Reviews

Cat Power
Covers

(Domino)

8/10

Nobody does a covers album like Chan Marshall. From The Covers Record at the turn of the century to 2008’s Jukebox (and solitary Rihanna cameo a decade later), Cat Power has occupied a restlessness rarely realised in replication; she’s not searching for betterment or paying tribute to her favourite artists, but gutting and recontextualising, diving into a song’s DNA to hunt out what it is that resonates so desperately about a particular set of notes. Covers is the best of the three, changing lyrics and melodies haplessly, or not where she doesn’t want to, guided completely by the chaos of her craft and her relationship with each song.

The opening two tracks make a therapeutic underpainting. Marshall had stitched lyrics from Frank Ocean’s ‘Bad Religion’ over her own song ‘In Your Face’ throughout her latest Wanderer tour, when it became too painful to touch. Now it’s a moreish conflation of keys and electric guitar, held together by her voice that’s both withering and defiant. So too her devastating track ‘Hate’ from The Greatest – one she couldn’t play – becomes ‘Unhate’, bolstered by the luscious self-production that runs through Covers, standing now with the benefit of time; old trauma evaluated with new interests and experiences.

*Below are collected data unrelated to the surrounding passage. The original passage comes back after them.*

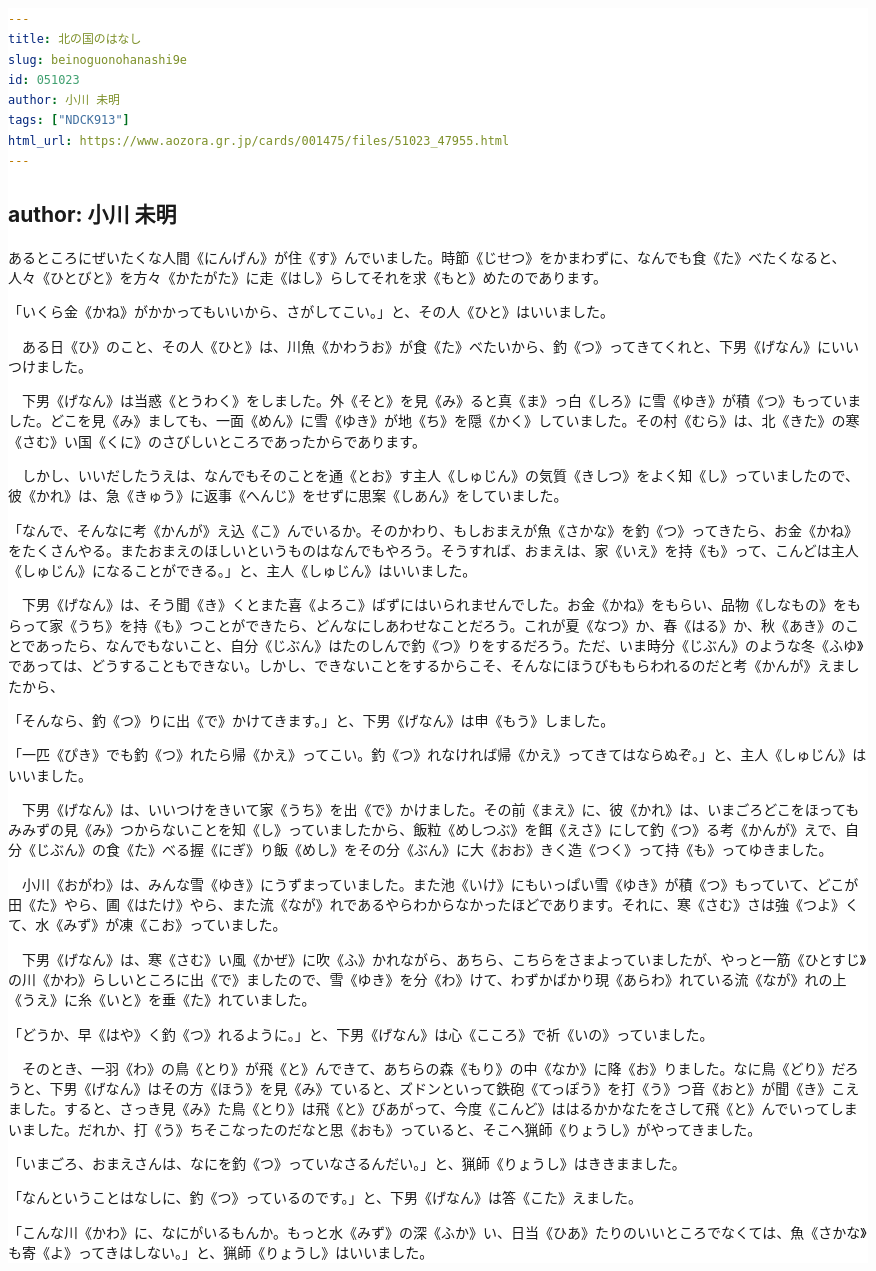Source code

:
 ```yaml
---
title: 北の国のはなし
slug: beinoguonohanashi9e
id: 051023
author: 小川 未明
tags: ["NDCK913"]
html_url: https://www.aozora.gr.jp/cards/001475/files/51023_47955.html
---
```


## author: 小川 未明

あるところにぜいたくな人間《にんげん》が住《す》んでいました。時節《じせつ》をかまわずに、なんでも食《た》べたくなると、人々《ひとびと》を方々《かたがた》に走《はし》らしてそれを求《もと》めたのであります。

「いくら金《かね》がかかってもいいから、さがしてこい。」と、その人《ひと》はいいました。

　ある日《ひ》のこと、その人《ひと》は、川魚《かわうお》が食《た》べたいから、釣《つ》ってきてくれと、下男《げなん》にいいつけました。

　下男《げなん》は当惑《とうわく》をしました。外《そと》を見《み》ると真《ま》っ白《しろ》に雪《ゆき》が積《つ》もっていました。どこを見《み》ましても、一面《めん》に雪《ゆき》が地《ち》を隠《かく》していました。その村《むら》は、北《きた》の寒《さむ》い国《くに》のさびしいところであったからであります。

　しかし、いいだしたうえは、なんでもそのことを通《とお》す主人《しゅじん》の気質《きしつ》をよく知《し》っていましたので、彼《かれ》は、急《きゅう》に返事《へんじ》をせずに思案《しあん》をしていました。

「なんで、そんなに考《かんが》え込《こ》んでいるか。そのかわり、もしおまえが魚《さかな》を釣《つ》ってきたら、お金《かね》をたくさんやる。またおまえのほしいというものはなんでもやろう。そうすれば、おまえは、家《いえ》を持《も》って、こんどは主人《しゅじん》になることができる。」と、主人《しゅじん》はいいました。

　下男《げなん》は、そう聞《き》くとまた喜《よろこ》ばずにはいられませんでした。お金《かね》をもらい、品物《しなもの》をもらって家《うち》を持《も》つことができたら、どんなにしあわせなことだろう。これが夏《なつ》か、春《はる》か、秋《あき》のことであったら、なんでもないこと、自分《じぶん》はたのしんで釣《つ》りをするだろう。ただ、いま時分《じぶん》のような冬《ふゆ》であっては、どうすることもできない。しかし、できないことをするからこそ、そんなにほうびももらわれるのだと考《かんが》えましたから、

「そんなら、釣《つ》りに出《で》かけてきます。」と、下男《げなん》は申《もう》しました。

「一匹《ぴき》でも釣《つ》れたら帰《かえ》ってこい。釣《つ》れなければ帰《かえ》ってきてはならぬぞ。」と、主人《しゅじん》はいいました。

　下男《げなん》は、いいつけをきいて家《うち》を出《で》かけました。その前《まえ》に、彼《かれ》は、いまごろどこをほってもみみずの見《み》つからないことを知《し》っていましたから、飯粒《めしつぶ》を餌《えさ》にして釣《つ》る考《かんが》えで、自分《じぶん》の食《た》べる握《にぎ》り飯《めし》をその分《ぶん》に大《おお》きく造《つく》って持《も》ってゆきました。

　小川《おがわ》は、みんな雪《ゆき》にうずまっていました。また池《いけ》にもいっぱい雪《ゆき》が積《つ》もっていて、どこが田《た》やら、圃《はたけ》やら、また流《なが》れであるやらわからなかったほどであります。それに、寒《さむ》さは強《つよ》くて、水《みず》が凍《こお》っていました。

　下男《げなん》は、寒《さむ》い風《かぜ》に吹《ふ》かれながら、あちら、こちらをさまよっていましたが、やっと一筋《ひとすじ》の川《かわ》らしいところに出《で》ましたので、雪《ゆき》を分《わ》けて、わずかばかり現《あらわ》れている流《なが》れの上《うえ》に糸《いと》を垂《た》れていました。

「どうか、早《はや》く釣《つ》れるように。」と、下男《げなん》は心《こころ》で祈《いの》っていました。

　そのとき、一羽《わ》の鳥《とり》が飛《と》んできて、あちらの森《もり》の中《なか》に降《お》りました。なに鳥《どり》だろうと、下男《げなん》はその方《ほう》を見《み》ていると、ズドンといって鉄砲《てっぽう》を打《う》つ音《おと》が聞《き》こえました。すると、さっき見《み》た鳥《とり》は飛《と》びあがって、今度《こんど》ははるかかなたをさして飛《と》んでいってしまいました。だれか、打《う》ちそこなったのだなと思《おも》っていると、そこへ猟師《りょうし》がやってきました。

「いまごろ、おまえさんは、なにを釣《つ》っていなさるんだい。」と、猟師《りょうし》はききまました。

「なんということはなしに、釣《つ》っているのです。」と、下男《げなん》は答《こた》えました。

「こんな川《かわ》に、なにがいるもんか。もっと水《みず》の深《ふか》い、日当《ひあ》たりのいいところでなくては、魚《さかな》も寄《よ》ってきはしない。」と、猟師《りょうし》はいいました。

There are the more well-trodden paths here, too: a mellow reconstruction of Nico’s ‘These Days’, a pulsating bass-heavy shot at Iggy Pop and a wistful, spacious update of Billie Holiday’s ‘I’ll Be Seeing You’. All three check the more predictable boxes that ‘A Pair of Brown Eyes’ instantly erases, without the Pogues’ Dublin drawl. Cat Power is capable of recreating classics, we know that, but as her voice expands into every open space of Bob Seger’s ‘Against the Wind’, there’s no mistaking whose world, thoughts and feelings we’re being shown.